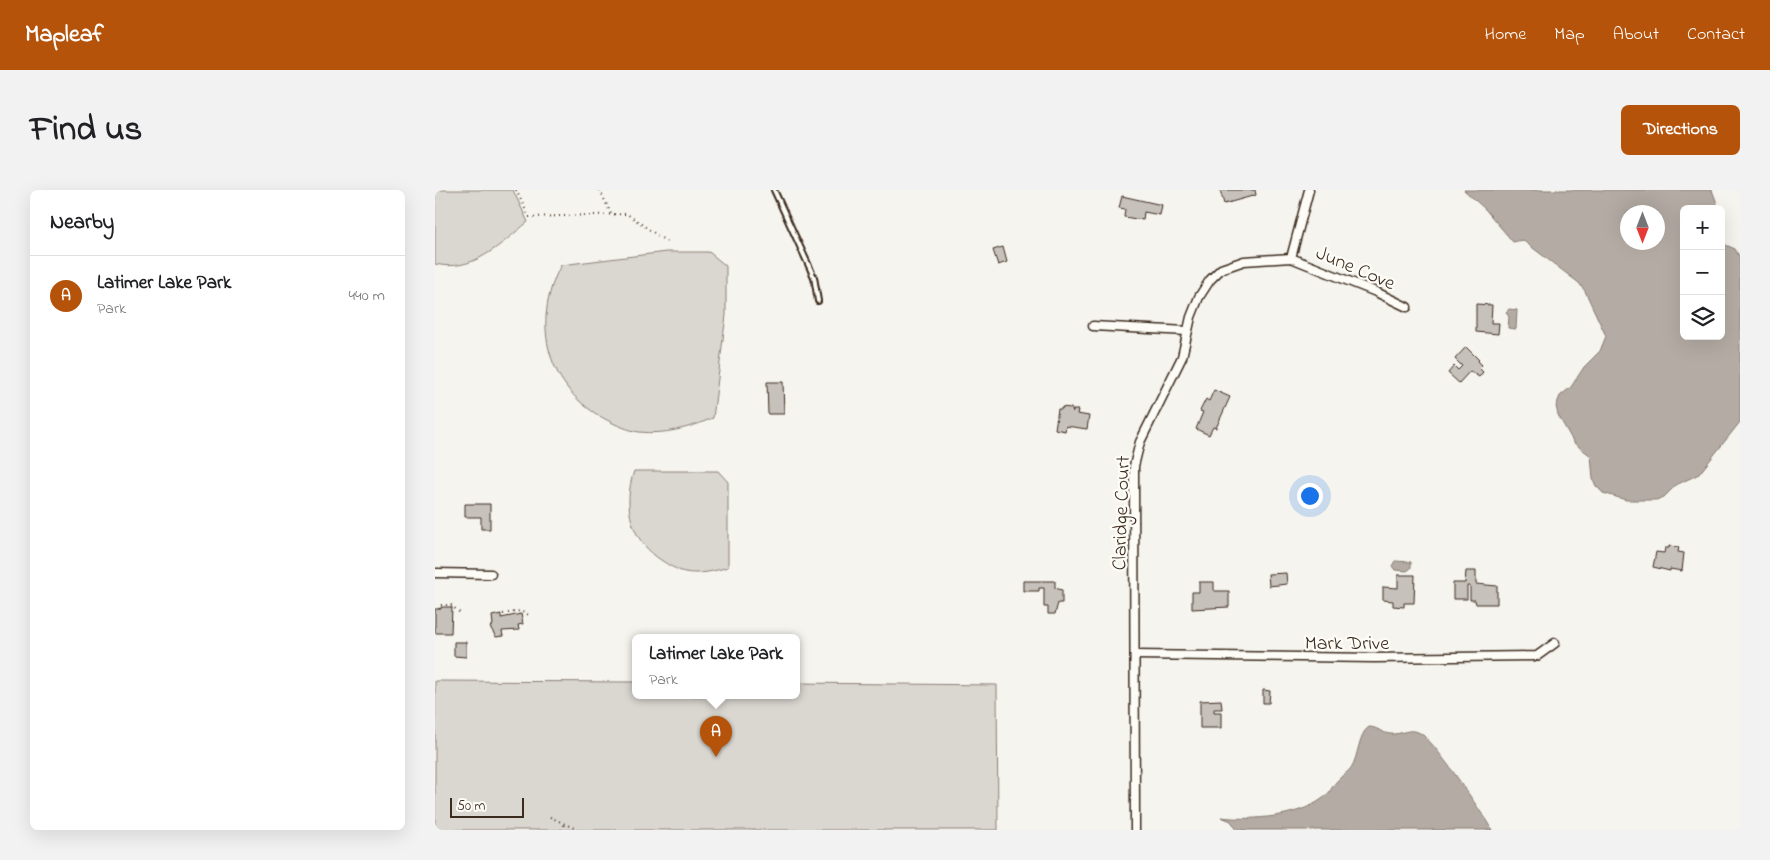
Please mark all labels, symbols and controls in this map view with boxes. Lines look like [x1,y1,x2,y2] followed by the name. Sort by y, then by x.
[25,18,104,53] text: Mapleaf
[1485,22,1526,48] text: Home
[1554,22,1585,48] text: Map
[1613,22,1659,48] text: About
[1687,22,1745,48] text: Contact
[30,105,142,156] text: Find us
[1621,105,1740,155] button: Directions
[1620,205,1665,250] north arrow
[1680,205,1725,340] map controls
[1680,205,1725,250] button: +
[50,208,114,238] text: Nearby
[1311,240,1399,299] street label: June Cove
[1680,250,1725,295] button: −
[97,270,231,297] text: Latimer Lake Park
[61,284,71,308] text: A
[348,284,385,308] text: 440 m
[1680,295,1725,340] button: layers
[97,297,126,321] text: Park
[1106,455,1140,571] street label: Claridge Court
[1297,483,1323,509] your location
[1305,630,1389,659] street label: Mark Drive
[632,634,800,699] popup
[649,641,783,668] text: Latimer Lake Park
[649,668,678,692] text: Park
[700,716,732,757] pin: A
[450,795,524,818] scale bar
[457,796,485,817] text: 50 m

WORK TO BE COMPLETED
Copy the material exactly. Do not include the pictures.

SOLUTION TO THIS TASK
Please mark all labels, symbols and controls in this map view with boxes. Lines look like [x1,y1,x2,y2] followed by the name. Sort by y, then by x.
[25,18,104,53] text: Mapleaf
[1485,22,1526,48] text: Home
[1554,22,1585,48] text: Map
[1613,22,1659,48] text: About
[1687,22,1745,48] text: Contact
[30,105,142,156] text: Find us
[1621,105,1740,155] button: Directions
[1620,205,1665,250] north arrow
[1680,205,1725,340] map controls
[1680,205,1725,250] button: +
[50,208,114,238] text: Nearby
[1311,240,1399,299] street label: June Cove
[1680,250,1725,295] button: −
[97,270,231,297] text: Latimer Lake Park
[61,284,71,308] text: A
[348,284,385,308] text: 440 m
[1680,295,1725,340] button: layers
[97,297,126,321] text: Park
[1106,455,1140,571] street label: Claridge Court
[1297,483,1323,509] your location
[1305,630,1389,659] street label: Mark Drive
[632,634,800,699] popup
[649,641,783,668] text: Latimer Lake Park
[649,668,678,692] text: Park
[700,716,732,757] pin: A
[450,795,524,818] scale bar
[457,796,485,817] text: 50 m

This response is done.